А социализм тем временем рушился не только у нас. О тревожном положении в странах так называемого соцлагеря горьковчане впервые узнали из статьи «Польский пасьянс. Кто укрепит „карточный домик“?». Оказывается, пресловутый дефицит самых необходимых товаров добрался даже до таких с виду благополучных стран, как Польша. Там исчезли с прилавков простые спички! «Вообще же обстановка в Польше за последние месяцы приобрела черты, печально знакомые всем нам, – писала газета „Горьковский рабочий“. – Из магазинов исчез сахар. Можно увидеть очередь за мясом, обувью, сигаретами. Пустые полки в магазинах (в первую очередь государственных) стали обычным явлением. И это в Польше, где в былые времена покупатели привыкли к чуть ли не еженедельной смене ассортимента! „Магазин закрыт ввиду отсутствия товаров“ – такие таблички изредка появляются на улицах». К осени 1989 года дефицит не затронул лишь некоторые виды товаров: мыло, стиральный порошок, чай и школьные тетради.
Для жителей СССР прочитанное стало настоящим шоком!
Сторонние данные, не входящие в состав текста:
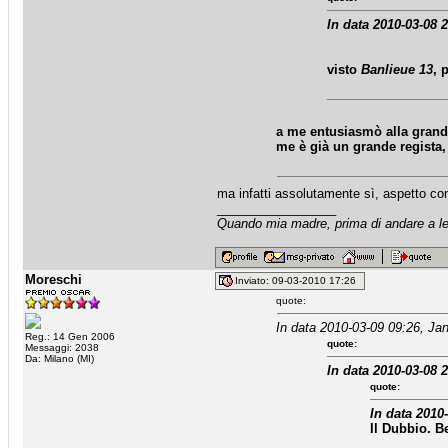
In data 2010-03-08 2
visto
Banlieue 13
, 
a me entusiasmò alla grande
me è già un grande regista
ma infatti assolutamente sì, aspetto co
_________________
Quando mia madre, prima di andare a let
Moreschi
Inviato: 09-03-2010 17:26
quote:
In data 2010-03-09 09:26, Jan
Reg.: 14 Gen 2006
quote:
Messaggi: 2038
Da: Milano (MI)
In data 2010-03-08 2
quote:
In data 2010-
Il Dubbio. B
Ведь раньше все завидовали гражданам, которым посчастливилось съездить по турпутевке или в командировку в страны Восточной Европы. Ибо оттуда всегда возвращались с горами дефицитных товаров, которых в самом Союзе днем с огнем не сыскать. И вдруг «магазин закрыт ввиду отсутствия товаров»… А чего нам тогда ждать, к чему готовиться?! Ведь к уже введенным годом ранее талонам на сахар и водку осенью 89-го добавились такие же «карточки» на масло животное, мыло и колбасу. Партия, как и в суровые военные годы, призывала к стойкости, терпению: мол, бывали времена и похуже, но народ выстоял, выстоим и теперь! Даже если голод начнется…
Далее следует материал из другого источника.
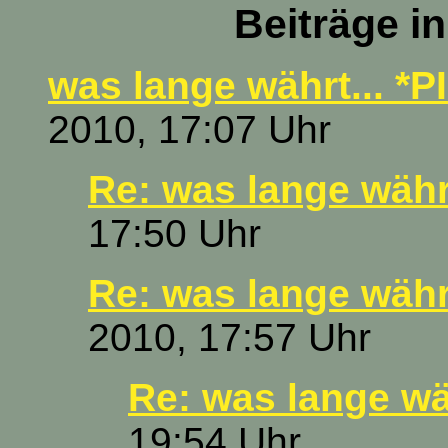
Beiträge i
was lange währt... *P
2010, 17:07 Uhr
Re: was lange währt
17:50 Uhr
Re: was lange währt
2010, 17:57 Uhr
Re: was lange wäh
19:54 Uhr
Однако народы Восточной Европы «стоять до последнего» за идеалы социализма не хотели. Выстроенная Сталиным, укрепленная Хрущевым и тщательно сохранявшаяся Брежневым и Андроповым система просоветских режимов начала разваливаться как тот самый «карточный домик». Именно в 1989 году произошло то, что потом назвали антикоммунистическими революциями, а в западных странах не иначе как «Осенью народов». Отреагировав на горбачевскую политику «нового мышления», оппозиционные силы начали раскачивать и рушить социализм. Раньше всех советские идеалы предали Польша и Венгрия. В первой было сформировано первое некоммунистическое правительство, а власти второй 11 сентября объявили об открытии границ. Пресловутая Берлинская стена, десятилетиями являвшаяся символом холодной войны и границы между социализмом и капитализмом, после этого потеряла свой смысл: в течение трех дней из ГДР через территорию Венгрии сбежали сразу 15 тысяч граждан. А в октябре венгерская правящая партия собралась на свой последний съезд и добровольно трансформировалась в социалистическую. 16–20 октября парламент одобрил многопартийные парламентские выборы и прямые выборы президента, а страна была переименована в Венгерскую Республику. Вслед за этим массовые протесты охватили уже соседнюю ГДР. 24 октября генеральный секретарь ЦК СЕПГ Эрих Хонеккер вынужден был покинуть свой пост, что фактически означало крах просоветского режима в Восточной Германии.